Implement: - [ ] UnicodeAugmentation() (all forms) - [ ] PunctuationAugmentation() - [ ] NoPunctuationAugmentation() - [ ] ASCIIFoldingAugmentation() - [ ] Unit tests

Phase 7: Presets and Utilities (Priority 3)

Files: - langcalc/projections/presets.py - langcalc/augmentations/presets.py

Implement: - [ ] StandardTextProjection pipeline - [ ] CodeCompletionProjection pipeline - [ ] ChatMessageProjection pipeline - [ ] MinimalAugmentation preset - [ ] AggressiveAugmentation preset - [ ] Validation utilities - [ ] Commutativity testing utilities


Testing Strategy

Unit Tests

Test each projection individually:

def test_lowercase_projection():
    proj = LowercaseProjection()
    context = list("Hello".encode('utf-8'))
    result = proj.project(context, corpus=[])
    assert bytes(result).decode('utf-8') == "hello"

Test each augmentation individually:

def test_lowercase_augmentation():
    aug = LowercaseAugmentation()
    corpus = list("Hello".encode('utf-8'))
    result = aug.augment(corpus)
    text = bytes(result).decode('utf-8')
    assert "Hello" in text and "hello" in text

Integration Tests

Test projection-augmentation duality:

def test_duality():
    corpus = list("Hello World".encode('utf-8'))
    context = list("HELLO".encode('utf-8'))

    # Approach 1: Project query
    proj_model = ProjectedModel(
        InfinigramModel(corpus),
        LowercaseProjection(),
        corpus
    )

    # Approach 2: Augment corpus
    aug_corpus = LowercaseAugmentation().augment(corpus)
    aug_model = InfinigramModel(aug_corpus)

    # Should produce similar results
    tokens = list(range(256))
    probs1 = proj_model.logprobs(tokens, context)
    probs2 = aug_model.logprobs(tokens, context)

    assert np.allclose(probs1, probs2, atol=0.1)

Test composition:

def test_composition():
    pipeline = (
        WhitespaceProjection() >>
        LowercaseProjection() >>
        RecencyProjection(10)
    )

    context = list("  HELLO  WORLD  ".encode('utf-8'))
    result = pipeline.project(context, corpus=[])

    # Should normalize, lowercase, then truncate
    text = bytes(result).decode('utf-8')
    assert text == "hello world"  # normalized and lowercased
    assert len(result) <= 10 * 4  # truncated (UTF-8 max 4 bytes/char)

Property-Based Tests

from hypothesis import given, strategies as st

@given(st.lists(st.integers(0, 255)))
def test_identity_projection_is_identity(context):
    proj = IdentityProjection()
    assert proj.project(context, corpus=[]) == context

@given(st.lists(st.integers(0, 255)))
def test_augmentation_includes_original(corpus):
    aug = LowercaseAugmentation()
    result = aug.augment(corpus)

Material —
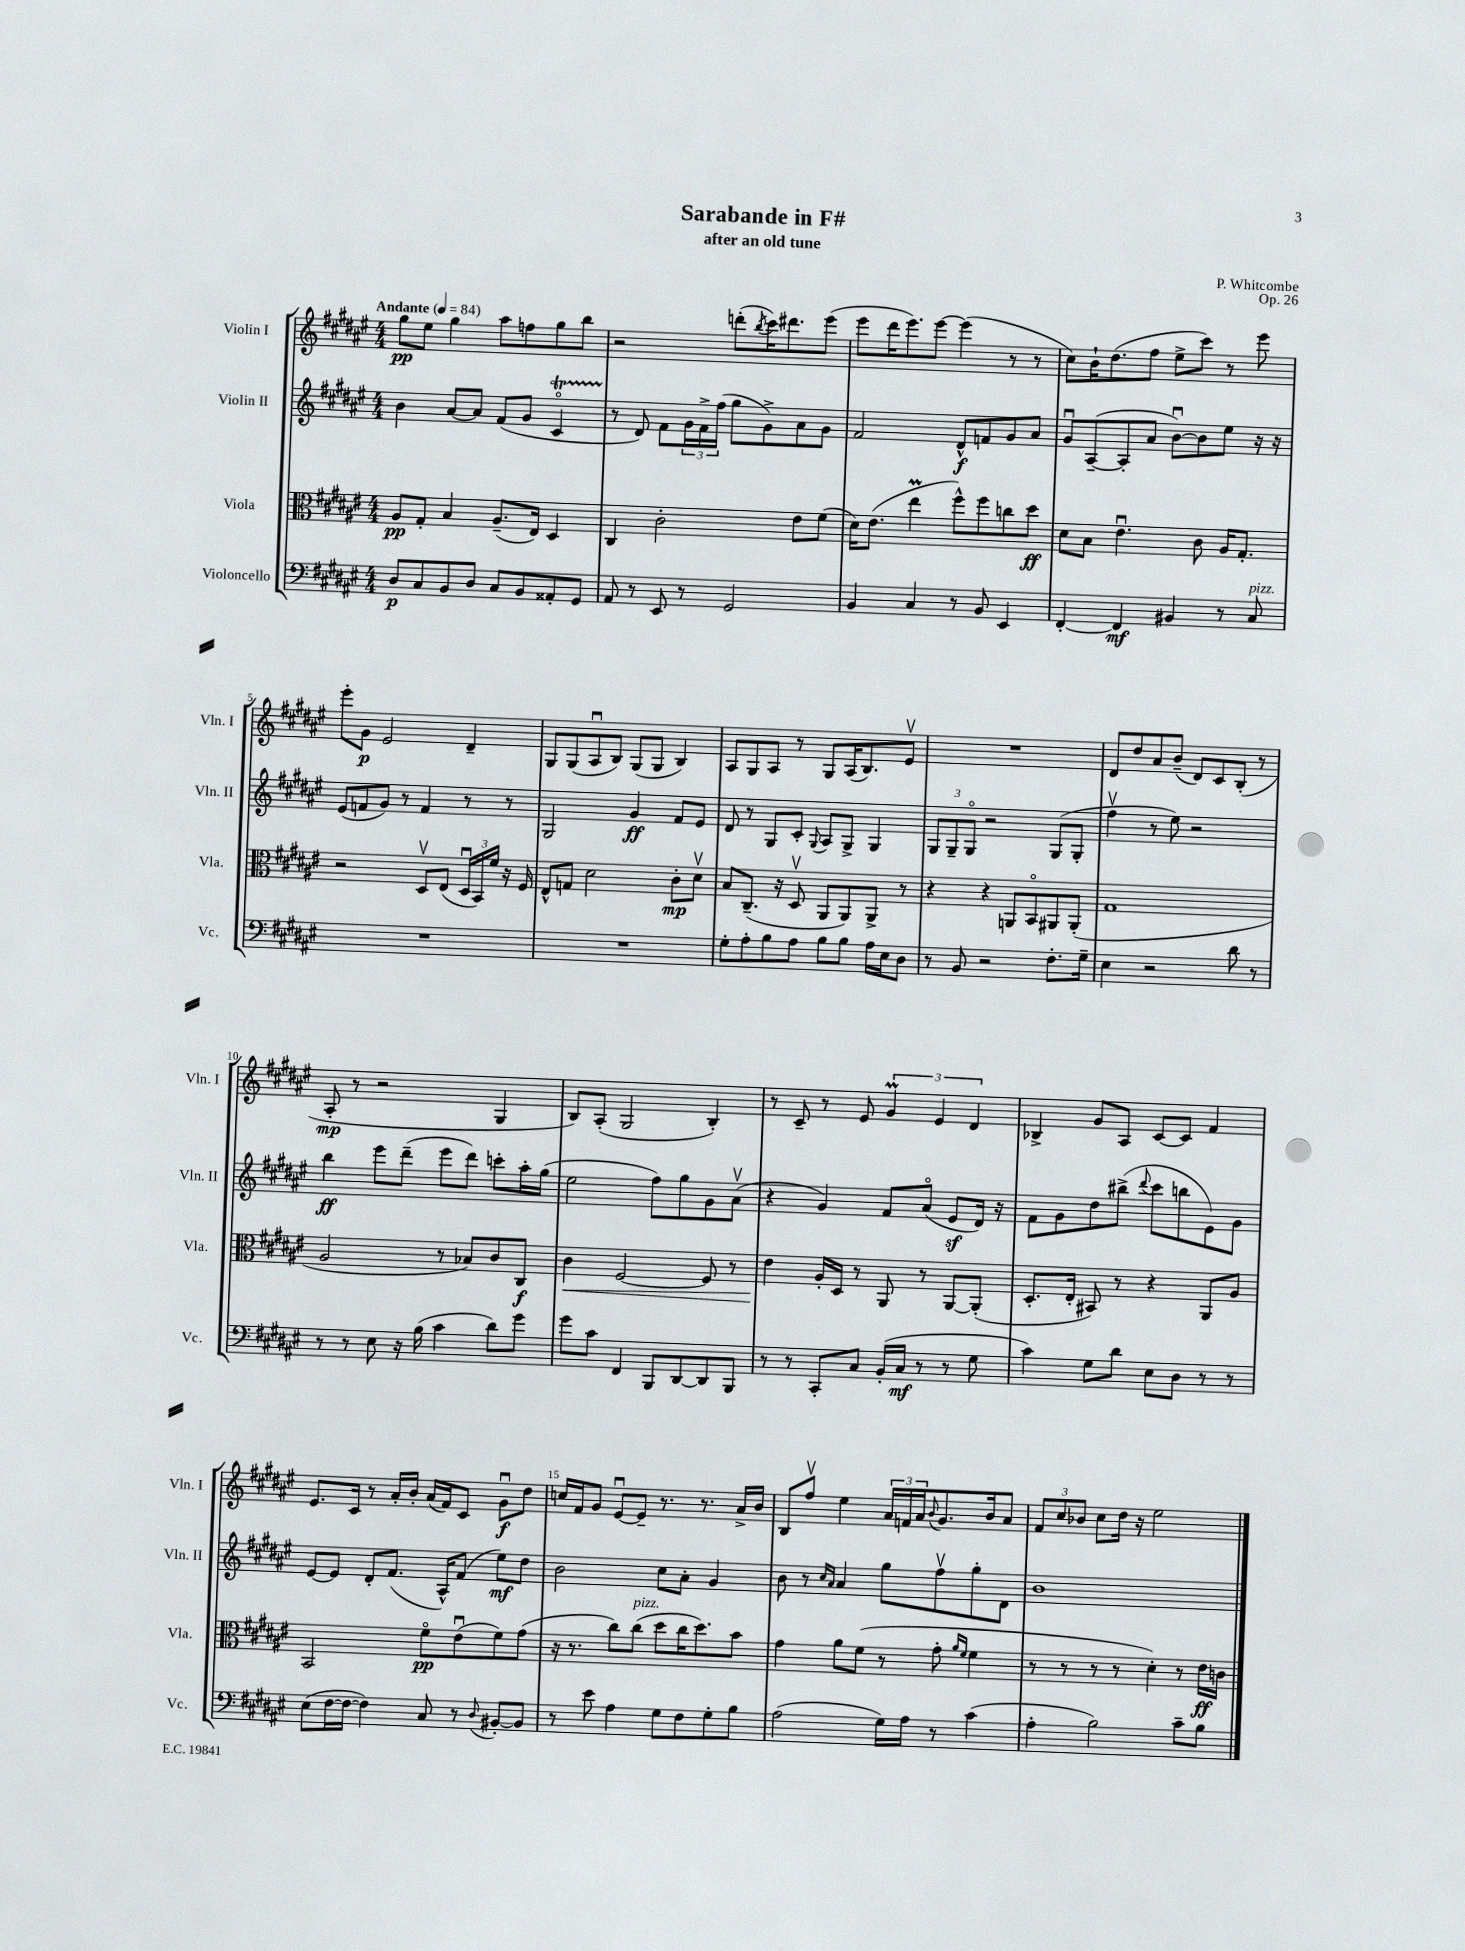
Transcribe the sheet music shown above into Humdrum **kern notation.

Requirements —
1. Transcribe the langcalc planning text between "Implement: - [ ] StandardTextProjection" and "proj = LowercaseProjection()", inclusive.
2. Pick up the langcalc planning text from its last line and keep writing it in the same style.

Responses —
1.
Implement: - [ ] StandardTextProjection pipeline - [ ] CodeCompletionProjection pipeline - [ ] ChatMessageProjection pipeline - [ ] MinimalAugmentation preset - [ ] AggressiveAugmentation preset - [ ] Validation utilities - [ ] Commutativity testing utilities


Testing Strategy

Unit Tests

Test each projection individually:

def test_lowercase_projection():
    proj = LowercaseProjection()

2.
    assert corpus == result[:len(corpus)]  # Original is prefix

Usage Examples

Example 1: Simple Case-Insensitive Model

from langcalc.models import InfinigramModel
from langcalc.augmentations import LowercaseAugmentation

# Create corpus with lowercase augmentation
corpus = list("Hello World".encode('utf-8'))
augmented = LowercaseAugmentation().augment(corpus)

# Create model
model = InfinigramModel(augmented)

# Query with uppercase - will match
context = list("HELLO".encode('utf-8'))
probs = model.logprobs(list(range(256)), context)

Example 2: Projection Pipeline

from langcalc.models import InfinigramModel
from langcalc.projections import (
    WhitespaceProjection, LowercaseProjection, RecencyProjection
)
from langcalc.models.projected import ProjectedModel

# Define pipeline
projection = (
    WhitespaceProjection() >>
    LowercaseProjection() >>
    RecencyProjection(max_length=100)
)

# Create model
corpus = list("the cat sat on the mat".encode('utf-8'))
base_model = InfinigramModel(corpus)
model = ProjectedModel(base_model, projection, corpus)

# Query with messy input
context = list("  THE  CAT  ".encode('utf-8'))
samples = model.sample(context, max_tokens=10)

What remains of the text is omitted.